Monday, August 24, 2015

The Winnebago County Hops Farms of 1870

To travel through Winnebago County at this time of year in 1870 would have been wonderful. Nearly everywhere you went you would have encountered towering poles draped with thick vines sending out broad, green leaves and plump hop cones.

Hop farms were omnipresent here. By the end of the 1860s, Winnebago County was the fourth largest producer of hops in the State of Wisconsin, which was then growing 20 percent of the nation’s hops. During the peak years of the 1860s and 1870s, nearly 140 acres of land in Winnebago County was given over to the cultivation of hops, with an acre producing more than 1,000 pounds of hops on average.

The map below illustrates the extent of hop farming in Winnebago County in 1870. This is adapted from a map compiled from United States Census of Agriculture data and published in The Wisconsin Geographer. Each large green dot represents 10,000 pounds of hop production (approximately 180,000 pounds in total).



Though commercial hop farming was conducted throughout much of Wisconsin, the majority of it was based in the south-central portion of the state. Sauk County was the epicenter. Winnebago County represented something of an outlier. In comparison to Winnebago, hop farming in neighboring counties ranged from limited to almost non-existent. The hop boom here was partly the result of the unique mix of settlers who began arriving to the area in the 1840s.

Yankee settlers such as Silas Allen and John Braley migrated from the hop growing regions of the east and began seeding a hop culture in Winnebago County soon after their arrival. Coupled with the arrival of the Yankees was a torrent of German immigrants. They brought their beer culture with them and immediately began establishing breweries.

By 1870, there were 10 breweries operating within Winnebago County alone and that many again making beer in neighboring counties. With breweries of this period using approximately 1.5-2 pounds of hops per barrel of beer, hops were in high demand locally (for comparison, most modern craft breweries use about 1.2 pounds of hops per barrel. Macro brewers average 0.2 pounds per barrel).

Some of the larger breweries in the area were capable of consuming nearly 3,000 pounds of hops annually. And what wasn't used locally was sent to Oshkosh for distribution. One New York hop buyer took up residence in the city. Meanwhile some local businesses found it profitable to play supporting roles in the growing hop trade.

An ad from the 1868 Oshkosh City Directory for plow maker James H. Ward. Born in Hartford, Connecticut in 1811, the Yankee transplant arrived in Oshkosh in 1852 where he made implements for hop farmers.
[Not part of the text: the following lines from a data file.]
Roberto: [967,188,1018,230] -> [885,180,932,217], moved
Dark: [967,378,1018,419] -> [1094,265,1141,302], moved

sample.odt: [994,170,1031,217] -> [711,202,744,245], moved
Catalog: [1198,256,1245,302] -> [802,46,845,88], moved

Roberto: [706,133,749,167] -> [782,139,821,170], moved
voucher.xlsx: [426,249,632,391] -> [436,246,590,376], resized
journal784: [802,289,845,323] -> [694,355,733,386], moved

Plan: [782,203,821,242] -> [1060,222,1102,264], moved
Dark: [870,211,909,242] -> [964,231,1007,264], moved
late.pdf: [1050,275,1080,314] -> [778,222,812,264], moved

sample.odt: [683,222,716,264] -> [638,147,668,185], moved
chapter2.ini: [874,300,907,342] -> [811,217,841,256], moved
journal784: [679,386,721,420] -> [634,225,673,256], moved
The predominant type of hop grown here was almost surely cluster. With its mixed heritage of European and native wild strains, cluster is as near to an indigenous hop that is grown commercially in America. German-born brewers, however, tended not to favor the hop. Acclimated to the gentle aromatics and flavors of European hops, they often described the more aggressive American hops as "catty" and coarse. 
Despite their apparent misgivings, brewers here used cluster prodigiously. They had little choice. Importation of German hops was sporadic at best prior to the 1880s. Even if they'd had other options, the bounty of locally grown hops would have likely proved irresistible.

But the bounty was short lived. The decline in hop farming here occurred rapidly. After the the great harvests of 1867 and 1868, hop prices fell sharply. In the latter half of the 1870s, farmers here began digging up their hop yards to put their land to more lucrative use. In 1876, there were 138 acres of land devoted to growing hops in Winnebago County. By 1880, that had been reduced just 33 acres. At the close of the 1880s commercial hop farming in Winnebago County reached its end.
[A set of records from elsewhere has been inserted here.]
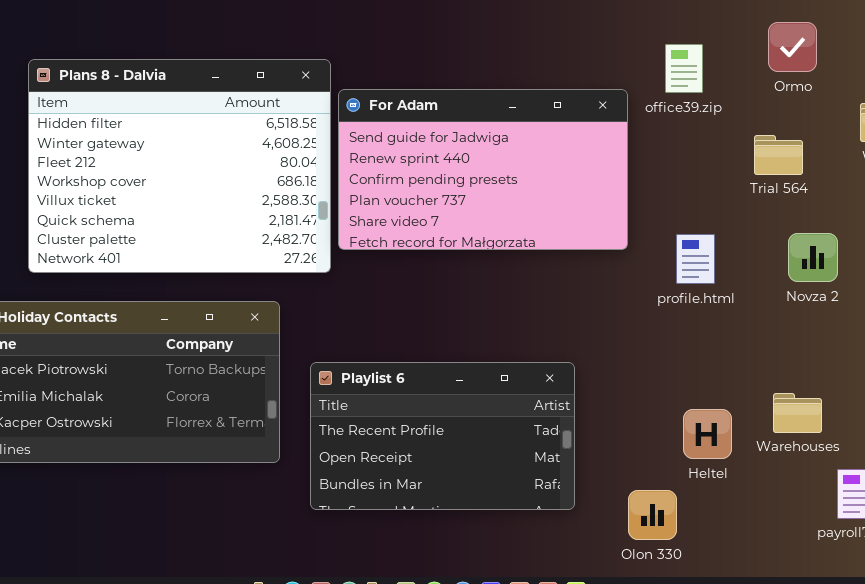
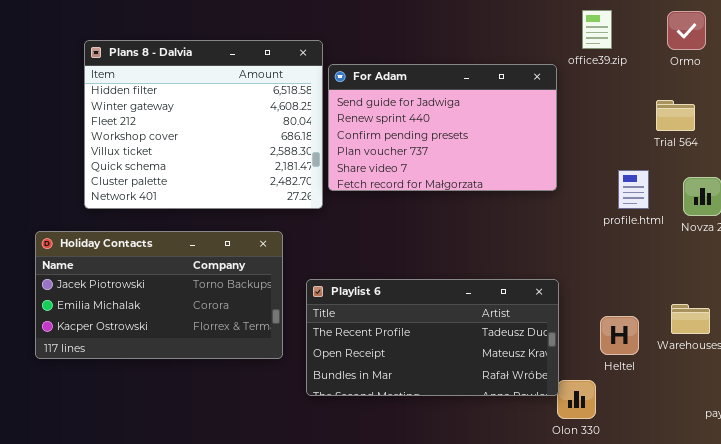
office39.zip: [665,44,703,93] -> [582,10,612,49], moved
profile.html: [676,234,715,284] -> [618,170,649,209], moved
Playlist 6: [310,362,575,510] -> [306,279,559,396], resized

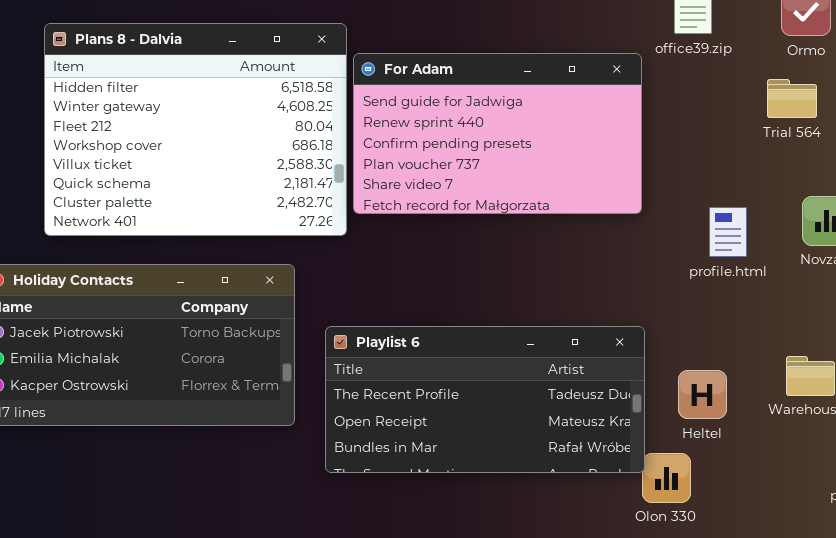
Trial 564: [656,100,695,131] -> [767,79,817,118], moved
profile.html: [618,170,649,209] -> [709,207,747,257], moved
Heltel: [600,316,639,355] -> [678,370,727,419], moved

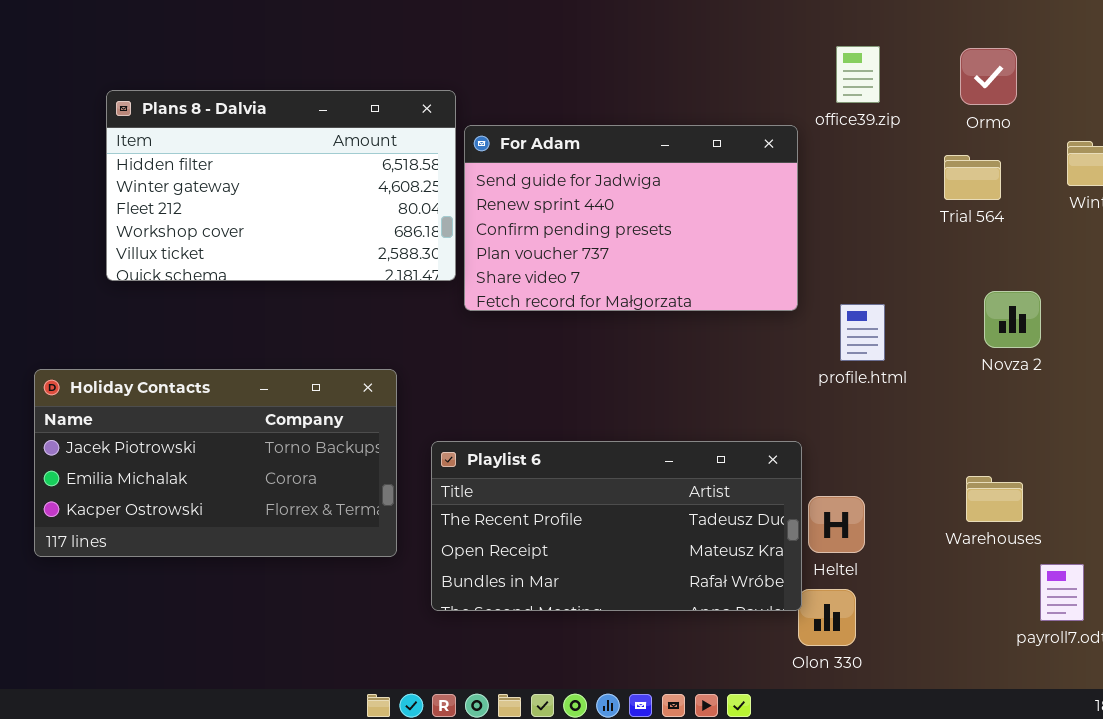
Plans 8 - Dalvia: [44,23,347,236] -> [106,90,456,281], resized
profile.html: [709,207,747,257] -> [840,304,885,361], moved
Heltel: [678,370,727,419] -> [808,496,865,553], moved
There's little that remains of the hop growing boom that occurred here more than a century ago. But among the scarce remnants are the cluster hops that grow wild in some areas where hop farms once resided. At this time of year, they're reaching their annual maturity. They are a perennial reminder of what once was in Winnebago County.
Cluster hops cultivated from rootstock found at the location of a former hop yard in Winnebago County.